Ze zitten in
de wachtruimte voor regionale bestemmingen op het vliegveld van Maputo
(Mozambique), de beide ik-figuren van deze roman. Om en om vertellen ze over
het doel van hun reis, hun activiteiten, hun relaties, hun dromen, hun
resultaten en hun falen. Even hebben ze contact, maar daarna scheiden hun
wegen. De ene, bioloog-etholoog Rineke Friedle, vertrekt naar Eiland Europa,
een eilandje van Frankrijk, gelegen tussen Madagaskar en Mozambique, om daar de
rattenpopulatie in kaart te brengen (reden om het boek door etholoog en
rattendeskundige Maarten ’t Hart te laten aanbevelen). De ander is een bekende,
beruchte Nederlander, Fliers van Deventer, op weg naar het luxe huis-met-personeel
van een vriend om een poosje onder de radar te blijven: hij hoort eigenlijk in
de bak te zitten, omdat hij ‘miljoenen heeft weggesluisd naar maffiose eilanden’.

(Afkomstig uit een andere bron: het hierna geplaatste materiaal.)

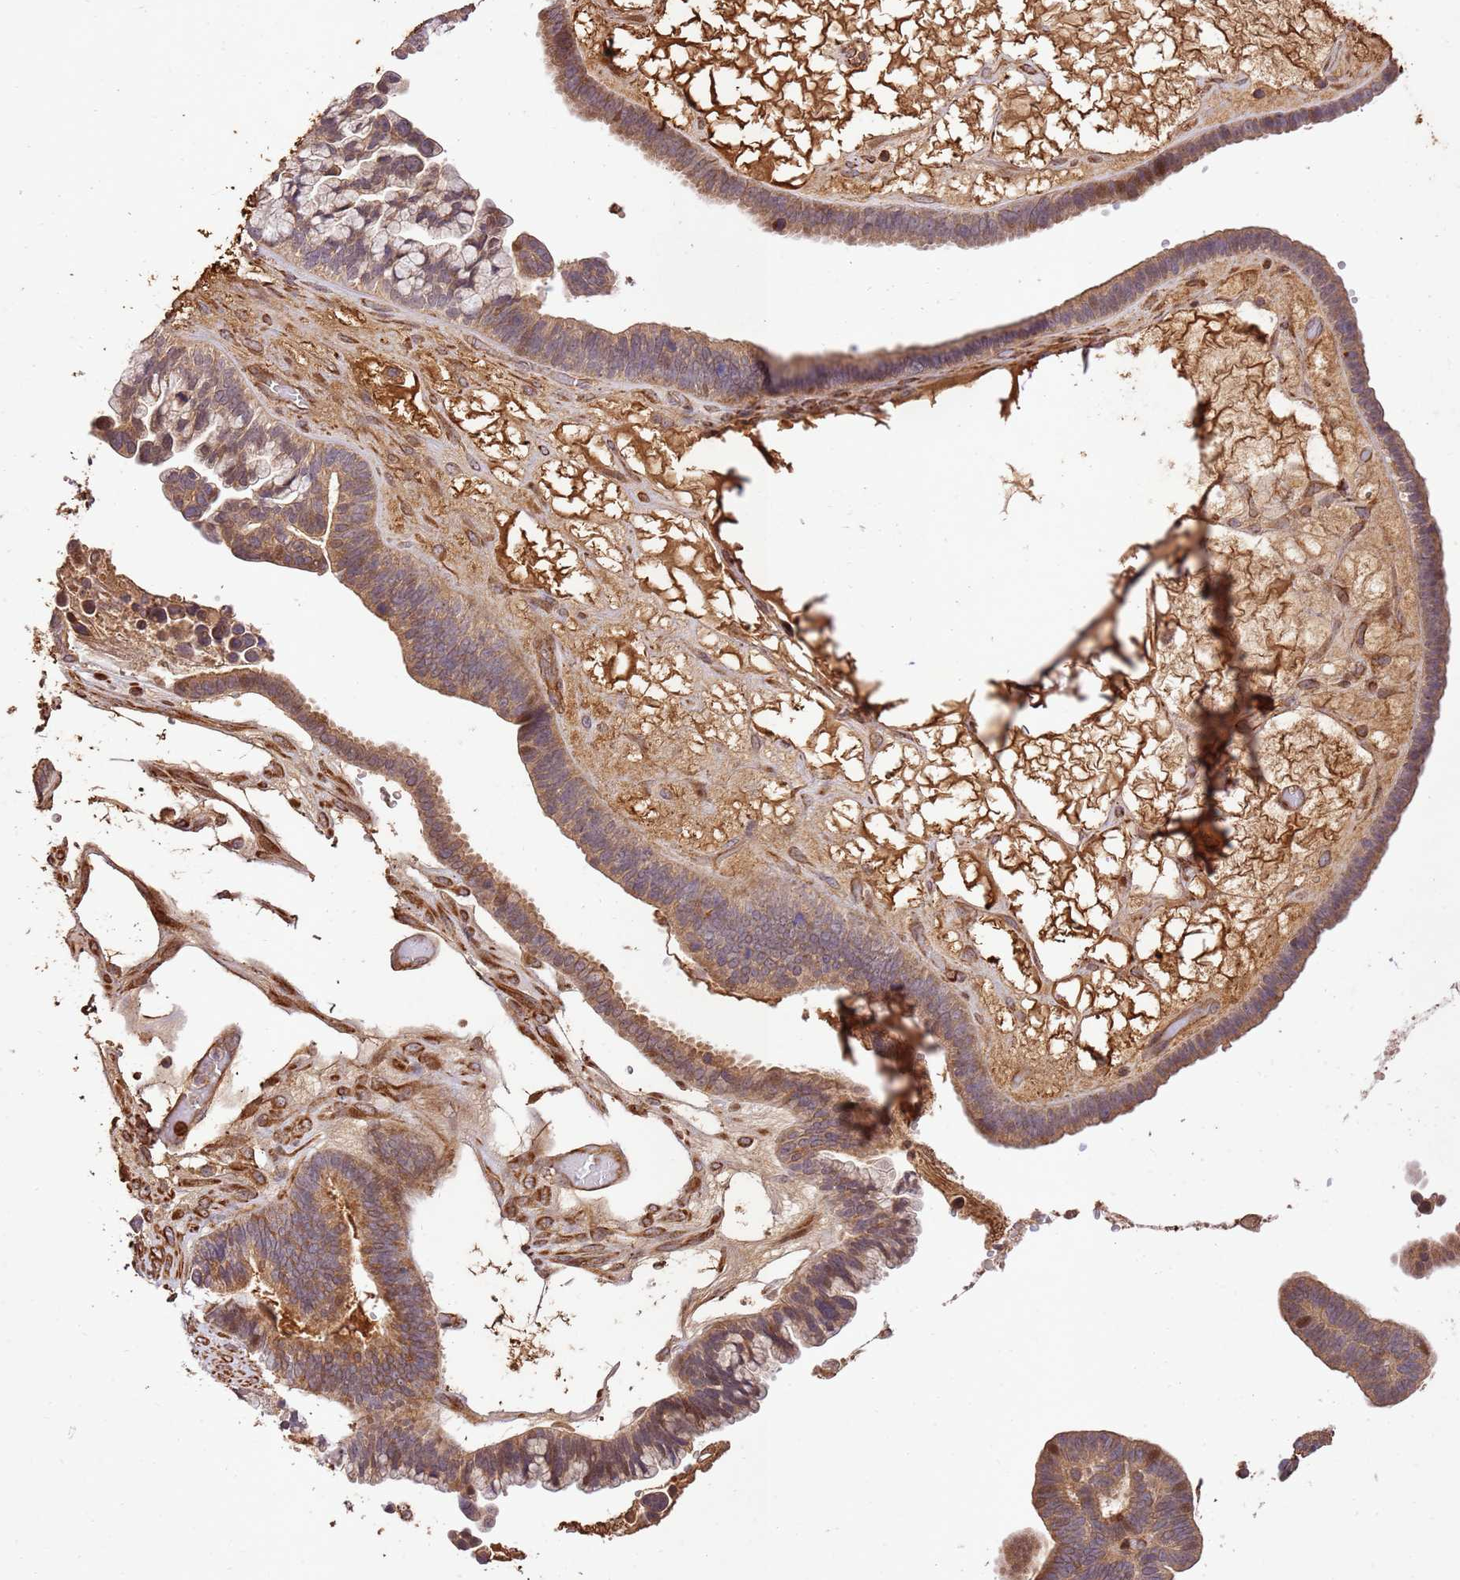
{"staining": {"intensity": "moderate", "quantity": ">75%", "location": "cytoplasmic/membranous"}, "tissue": "ovarian cancer", "cell_type": "Tumor cells", "image_type": "cancer", "snomed": [{"axis": "morphology", "description": "Cystadenocarcinoma, serous, NOS"}, {"axis": "topography", "description": "Ovary"}], "caption": "High-power microscopy captured an IHC micrograph of ovarian cancer (serous cystadenocarcinoma), revealing moderate cytoplasmic/membranous expression in about >75% of tumor cells. (DAB IHC, brown staining for protein, blue staining for nuclei).", "gene": "KATNAL2", "patient": {"sex": "female", "age": 56}}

Ze zitten tegenover elkaar,
later ook min of meer, alleen dan met een hoop water ertussen. Van Deventer zit
aan de kust een aantal kilometers boven Maputo. Ook verder kunnen we ze
tegenpolen noemen. Rineke, links, sociaal bewogen, actief in het
vrijwilligerswerk, vegetarisch, lesbisch. Fliers, een rechtse bal die geheel
als individu in het leven staat, grootverdiener, malafide accountant,
bourgondiër (veel vlees en veel alcohol). Hij vindt zichzelf een held bij de
hoertjes die hij huurt (die denken daar anders over trouwens) en hij
liefhebbert in het beoordelen van vrouwenborsten (ook die van Rineke). Hij leunt
zich het gedrag van een koloniaal aan.
Er zijn ook overeenkomsten.
Beide ‘helden’ lichten ons uitvoerig in over hun dromen, waarin het vaak over (de
gevolgen van) helpen gaat. Ze houden beiden anderen op afstand. Rineke moet de
Franse soldaten op haar basis (‘Résidence Robinson’(!) min of meer van zich af slaan.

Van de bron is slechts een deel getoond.